Assigned task | Restate the entries below in full, exactly as they read, but without pictures.

Keypoint correspondence data
━━━━━━━━━━━━━━━━
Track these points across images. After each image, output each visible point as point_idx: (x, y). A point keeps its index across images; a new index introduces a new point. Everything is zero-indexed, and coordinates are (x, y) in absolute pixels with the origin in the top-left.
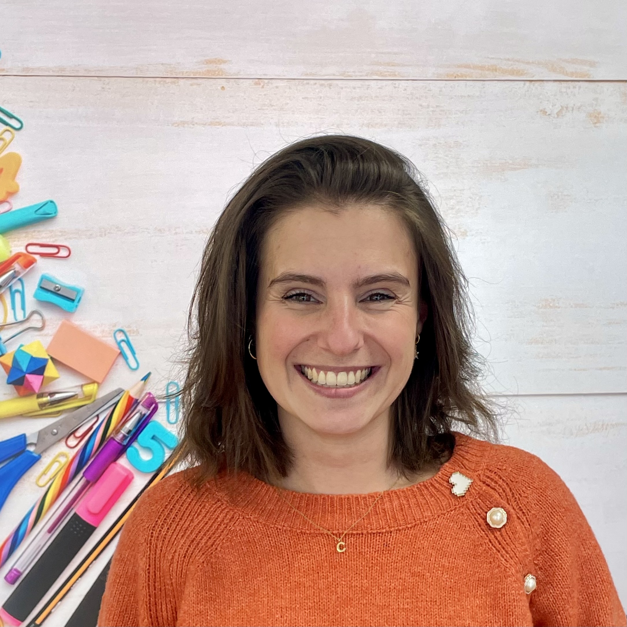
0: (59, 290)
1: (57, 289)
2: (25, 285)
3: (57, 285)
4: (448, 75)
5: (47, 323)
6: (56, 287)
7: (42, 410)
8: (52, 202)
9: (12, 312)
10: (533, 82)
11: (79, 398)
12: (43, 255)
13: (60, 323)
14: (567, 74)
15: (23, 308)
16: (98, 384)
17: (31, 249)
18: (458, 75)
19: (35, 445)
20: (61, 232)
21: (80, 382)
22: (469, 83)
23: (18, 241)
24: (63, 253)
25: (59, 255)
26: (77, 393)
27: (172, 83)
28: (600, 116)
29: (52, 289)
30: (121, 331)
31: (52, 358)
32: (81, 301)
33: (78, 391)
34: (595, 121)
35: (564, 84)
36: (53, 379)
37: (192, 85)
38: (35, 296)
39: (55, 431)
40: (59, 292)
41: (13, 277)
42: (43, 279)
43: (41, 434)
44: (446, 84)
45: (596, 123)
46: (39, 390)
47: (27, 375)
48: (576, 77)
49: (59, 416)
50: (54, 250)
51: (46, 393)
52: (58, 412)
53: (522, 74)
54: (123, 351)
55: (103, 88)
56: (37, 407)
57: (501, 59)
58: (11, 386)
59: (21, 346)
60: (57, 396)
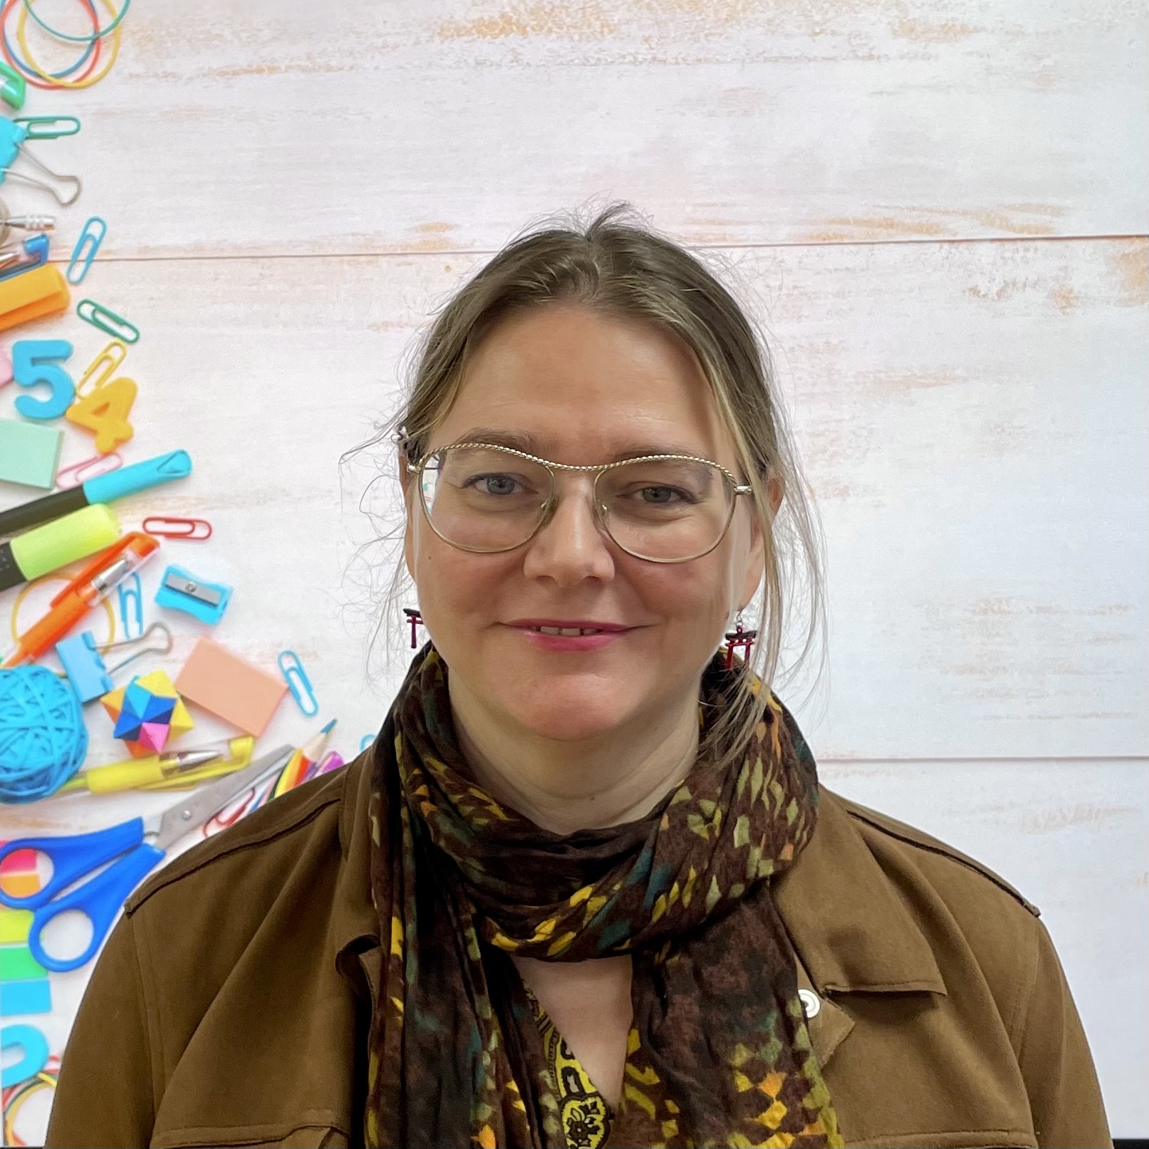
━━━━━━━━━━━━━━━━
Output |
Track these points across images. After each image, output each visible point as point_idx: (x, y). A point keeps its index across images; a new index introduces a new point. Everything is zero-indexed, and coordinates are (x, y) in absolute pixels with the origin in the top-left.
0: (59, 290)
1: (57, 289)
2: (25, 285)
3: (57, 285)
4: (448, 75)
5: (47, 323)
6: (56, 287)
7: (42, 410)
8: (52, 202)
9: (12, 312)
10: (533, 82)
11: (79, 398)
12: (43, 255)
13: (60, 323)
14: (567, 74)
15: (23, 308)
16: (98, 384)
17: (31, 249)
18: (458, 75)
19: (35, 445)
20: (61, 232)
21: (80, 382)
22: (469, 83)
23: (18, 241)
24: (63, 253)
25: (59, 255)
26: (77, 393)
27: (172, 83)
28: (600, 116)
29: (52, 289)
30: (121, 331)
31: (52, 358)
32: (81, 301)
33: (78, 391)
34: (595, 121)
35: (564, 84)
36: (53, 379)
37: (192, 85)
38: (35, 296)
39: (55, 431)
40: (59, 292)
41: (13, 277)
42: (43, 279)
43: (41, 434)
44: (446, 84)
45: (596, 123)
46: (39, 390)
47: (27, 375)
48: (576, 77)
49: (59, 416)
50: (54, 250)
51: (46, 393)
52: (58, 412)
53: (522, 74)
54: (123, 351)
55: (103, 88)
56: (37, 407)
57: (501, 59)
58: (11, 386)
59: (21, 346)
60: (57, 396)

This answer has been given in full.